Perhaps the most famous janitor throw in history came when Willie Mays made that spectacular catch off Vic Wertz in the 1954 World Series. People who watched Willie regularly weren’t all that impressed with the catch. What impressed them was how Willie was able to slam on the brakes, pivot around, and make a throw –an accurate throw- to the infield.
I’ve found sports slang can be confusing at times. As an example, my mom was a big-time Diamondbacks fan late in her life. She could never understand what a “walk-off” home run was. So, I explained it was any home run that scored the winning run and ended the game. I could only explain it because I had to find out what it meant for myself.
Some slang makes sense. For example, I’ve heard of splashdown home runs. That’s a home run that lands in the water. It could be the swimming pool at Chase Field or McCovey Cove outside Oracle Park in San Francisco.
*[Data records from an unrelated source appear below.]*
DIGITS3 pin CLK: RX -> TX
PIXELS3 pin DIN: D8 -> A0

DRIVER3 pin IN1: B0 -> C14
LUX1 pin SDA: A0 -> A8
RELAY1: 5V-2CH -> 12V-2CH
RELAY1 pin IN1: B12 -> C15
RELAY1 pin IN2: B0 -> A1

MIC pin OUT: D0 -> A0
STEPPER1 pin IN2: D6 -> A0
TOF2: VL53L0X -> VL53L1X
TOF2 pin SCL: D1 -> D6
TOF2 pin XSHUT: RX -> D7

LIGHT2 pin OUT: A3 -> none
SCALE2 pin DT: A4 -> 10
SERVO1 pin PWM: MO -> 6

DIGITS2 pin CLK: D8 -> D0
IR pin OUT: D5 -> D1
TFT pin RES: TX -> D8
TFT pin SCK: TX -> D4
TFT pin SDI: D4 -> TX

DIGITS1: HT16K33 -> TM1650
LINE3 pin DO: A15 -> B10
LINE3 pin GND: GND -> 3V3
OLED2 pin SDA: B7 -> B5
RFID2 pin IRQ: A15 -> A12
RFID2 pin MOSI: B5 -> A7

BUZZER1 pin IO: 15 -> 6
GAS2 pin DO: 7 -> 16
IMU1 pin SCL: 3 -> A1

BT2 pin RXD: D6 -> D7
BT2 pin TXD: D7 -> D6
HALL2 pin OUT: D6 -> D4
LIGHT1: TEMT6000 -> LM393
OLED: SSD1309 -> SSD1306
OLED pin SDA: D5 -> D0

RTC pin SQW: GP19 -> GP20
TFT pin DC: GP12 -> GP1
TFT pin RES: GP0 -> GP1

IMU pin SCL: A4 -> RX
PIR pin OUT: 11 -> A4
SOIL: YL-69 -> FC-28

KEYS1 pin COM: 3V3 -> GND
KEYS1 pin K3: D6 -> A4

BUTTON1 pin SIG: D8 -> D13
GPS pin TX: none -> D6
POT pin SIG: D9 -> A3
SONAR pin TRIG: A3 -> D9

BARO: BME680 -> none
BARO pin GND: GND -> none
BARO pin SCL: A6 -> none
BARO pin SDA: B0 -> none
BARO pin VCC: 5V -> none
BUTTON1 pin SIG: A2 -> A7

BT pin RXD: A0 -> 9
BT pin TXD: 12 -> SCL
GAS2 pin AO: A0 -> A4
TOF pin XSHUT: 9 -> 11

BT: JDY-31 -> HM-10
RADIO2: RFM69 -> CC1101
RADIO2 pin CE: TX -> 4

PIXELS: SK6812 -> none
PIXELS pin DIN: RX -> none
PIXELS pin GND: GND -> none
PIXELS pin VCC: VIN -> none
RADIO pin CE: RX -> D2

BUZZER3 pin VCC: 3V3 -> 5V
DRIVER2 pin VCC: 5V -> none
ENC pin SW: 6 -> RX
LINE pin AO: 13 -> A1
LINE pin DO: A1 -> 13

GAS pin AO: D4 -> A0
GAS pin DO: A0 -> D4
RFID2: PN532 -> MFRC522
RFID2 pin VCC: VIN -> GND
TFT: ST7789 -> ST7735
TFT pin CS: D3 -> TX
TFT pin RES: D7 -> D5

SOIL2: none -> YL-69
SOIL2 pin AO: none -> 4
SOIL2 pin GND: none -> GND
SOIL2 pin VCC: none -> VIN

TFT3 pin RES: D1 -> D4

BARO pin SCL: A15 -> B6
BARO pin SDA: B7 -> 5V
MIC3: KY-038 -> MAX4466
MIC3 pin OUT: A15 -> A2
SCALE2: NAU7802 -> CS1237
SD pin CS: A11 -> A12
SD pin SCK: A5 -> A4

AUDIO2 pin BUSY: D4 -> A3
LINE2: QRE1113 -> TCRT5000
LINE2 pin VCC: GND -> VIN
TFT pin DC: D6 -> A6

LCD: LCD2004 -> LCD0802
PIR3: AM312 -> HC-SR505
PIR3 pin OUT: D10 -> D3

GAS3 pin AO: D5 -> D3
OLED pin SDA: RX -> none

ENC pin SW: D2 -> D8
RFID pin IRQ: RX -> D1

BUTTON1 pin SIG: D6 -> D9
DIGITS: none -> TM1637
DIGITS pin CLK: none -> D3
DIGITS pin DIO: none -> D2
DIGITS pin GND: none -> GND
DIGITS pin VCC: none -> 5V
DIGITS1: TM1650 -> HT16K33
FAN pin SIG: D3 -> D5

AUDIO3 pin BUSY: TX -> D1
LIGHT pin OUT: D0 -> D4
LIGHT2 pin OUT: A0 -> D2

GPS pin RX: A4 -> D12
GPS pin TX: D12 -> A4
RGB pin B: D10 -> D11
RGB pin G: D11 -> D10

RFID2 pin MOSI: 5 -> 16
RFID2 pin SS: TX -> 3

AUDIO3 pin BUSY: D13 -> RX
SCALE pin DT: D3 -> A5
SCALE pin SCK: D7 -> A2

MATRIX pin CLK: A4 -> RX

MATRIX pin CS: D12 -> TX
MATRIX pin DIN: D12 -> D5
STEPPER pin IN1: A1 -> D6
Sometimes, slang terms change meaning over time. Take the word “goat.” When I was growing up, being a goat in sports was a bad thing. This was the person you blamed for losing a game. Charlie Brown often lamented that he was never the hero, but always the goat.
When I heard some famous athletes being described as “the goat,” I felt bad and angry. Why were people saying these terrible things about them? Then, I started to realize the meaning of “goat” had changed. Now it was a good thing? Er . . . okay. I was confused.
My friend Brian Wedemeyer explained it to me. “GOAT” is an acronym for Greatest of All Time. So, the name that was once associated with a bad thing is now a good thing. The meaning has completely turned around.
Did you understand all that? Well, I hope one of us did.
I just there’s something similar in the word “bomb.” To this day, if you say someone “bombed,” or a movie is “a bomb,” it means it’s the worst. On the other hand, if you say someone or something is “Da Bomb,” that means it’s the best.
Trying to figure that one out was a real blast.
I’m reminded of an incident with one of baseball’s most colorful characters, Yogi Berra. A woman remarked to him that he looked cool.
“Thanks,” he replied. “You don’t look so hot yourself.”
That’s the trouble with slang. Looking cool is a good thing, while looking not so hot is a bad thing. If you take the words literally, they’re saying the same thing. However, because they’re part of slang, they have completely different meanings.
I can’t help but think Bud Abbott and Lou Costello would’ve had a great time using slang terms in something like their “Who’s on First” routine. The only problem is I would likely have no idea what they were talking about.
To use a slang term, I’d be in the dark. They’d need to throw a little light on it.